Living in Denver has been a TRIP… In fact if any of you readers are tempted to move here, you might have a built in roommate (me)!! You lucky duck!
I decided in October to leap into my dreams and move to Denver because it marked the one year of my divorce finalizing. I officially have been divorced a year and have been without a partner for almost two years. Before I got married, I had maybe spent a total of two years alone. I was always in some sort of relationship. Always codependent on someone else. Always looking for my truth and worth in the eyes of another. Always looking for approval. Always hoping that I would be the gem in someone else’s eye.
Well let me tell a little of what has happened here in the beautiful mile high city, in a short three weeks:
I forced my way into the lives of a group of amazing humans. I was once told by a friend that if you want someone to be your friend, make them your friend. So that is exactly what I did. One night, a friend and I, knocked on the door of a house that we had been eyeing. Once the door opened I knew that my life would be changed. This group of humans only do what they want and they make money don’t it. Sound familiar? It is kind of exactly what I am looking to do… They are brilliant. They are creative. They think outside the box. They have become my friends, colleagues, and inspirations. They have given me the wind I needed when I wasn’t sure if I could get off the ground on my own. They have given me full permission to go after what I want and NEVER LOOK BACK. Thank you Pennsylvanian Hot House!
I asked the Universe for a mentor and it gave me one. This person is completely different than me. They offer me a whole entirely new skill set. They offer me a sounding board and truth. In fact, my heart is telling me that this is the game changer I have been seeking.
I got to spend an entire week with part of my soul, a desert sister, that has been a rock in my life since 2007! She came to Denver and let’s just say we left this town a little different than we found it. Oh the shenanigans!!
I have met woman upon woman who have spoken to my soul. Who live life differently. Who want to play big. Who are seeking. Goodness my heart is overflowing from every interaction I have been blessed to have with all of you! Thank you for being exactly who you are!
I have gotten the opportunity to miss all of the humans that I have and LOVE in my life. To miss someone is such a unique experience. It is so fun to put time, effort, thought into staying connected. Picture texts, phone calls, energetic exchanges…
I have written some of my most beautiful pieces of work. I am growing as a writer and learning how I write and what works for me. I am learning what inspires me when I write. Which comes so much from people. The mundane things in life. Watching people live. Watching people interact. Watching people love. Being the observer of people and allowing it to fill me and inspire me has changed my entire life. Thanks people for being people! It is truly profound to be human and to walk this Earth. It takes courage. I honor all of you for doing it. And I thank you for sharing it with me, even if in the smallest specks of time and knowing we never see each other again. This is what life is about and the fact that I get to capture it in words is a gift.

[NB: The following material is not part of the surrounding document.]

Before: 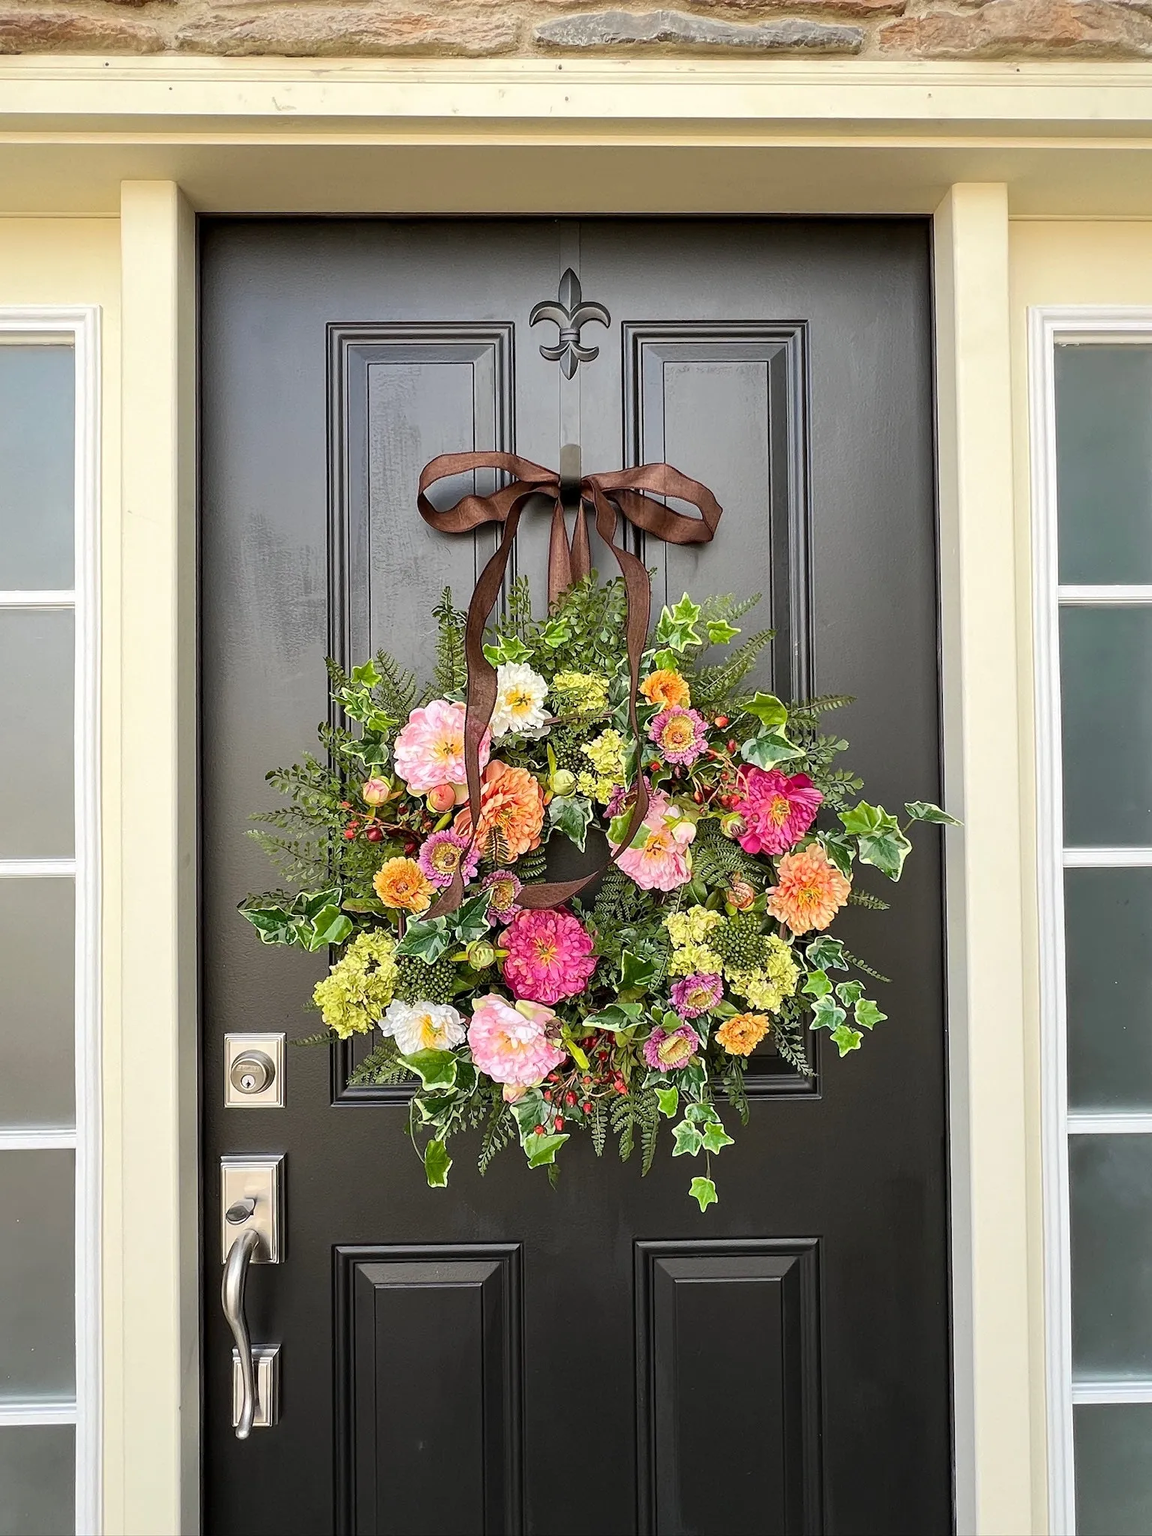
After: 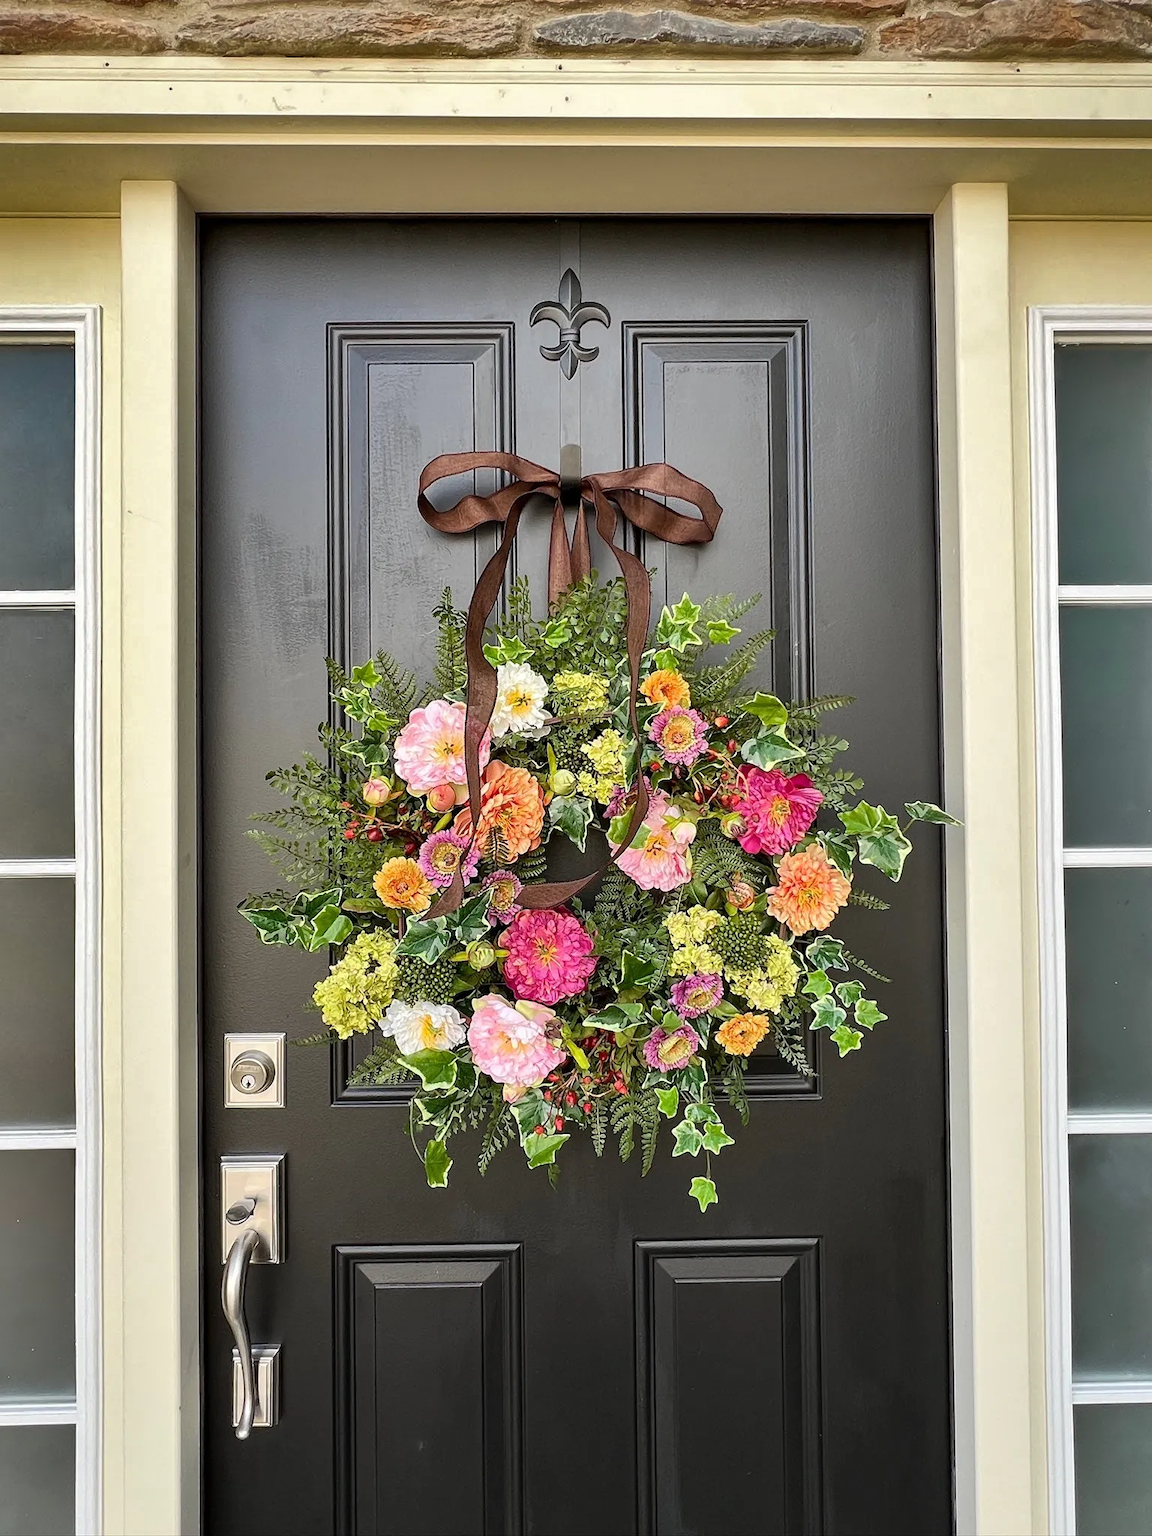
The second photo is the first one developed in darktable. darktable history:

My career has come to life. My belief and trust in my work has solidified. My passion is constantly increasing like a beam of light and everyday I see it has reached a little further and has rooted itself a little deeper into my soul. It is beginning to be difficult to distinguish the difference between my life and my work.
This one is the knocker…
Last night as I was lying in bed something happened… I had the thought…
“I can’t imagine anyone being in this bed with me.”
Then my thought process looked something like this…
I like being alone?
I like being alone!
Yes, I really like being alone!!
I like who I am. I like being around myself. In this moment I realized I am becoming the gem of my own eye.
Then I rolled over and fell into a deep, restful sleep and had the first dream I have remembered in a long time. I dreamed I was in a beautiful relationship and I was happy.
The smile I fell asleep with hasn’t left my face.
I am beginning to believe I have it in me to love another deeply again. To open up. To trust.
This is such a relief to me. I knew I would eventually have to come full circle and begin to open again… but I was seriously worrying because every time I would think about being in a relationship or see a couple I would get nauseated… I wish I was joking. Two years in a constant state of nausea. I was wondering if it was serious…
Today I feel different. Like I’ve turned a leaf. Maybe the changing of seasons has something to do with it. Or maybe in falling in love with myself and being dedicated to go after what I want has given me space to heal and love again.
All that I do know is that the path revealed itself to me and I said YES! Each day is a new adventure that I am embracing. Each day I take one more step forward. Today I am at peace. I am free. I am alive. I am so grateful for this life and the opportunity to live it.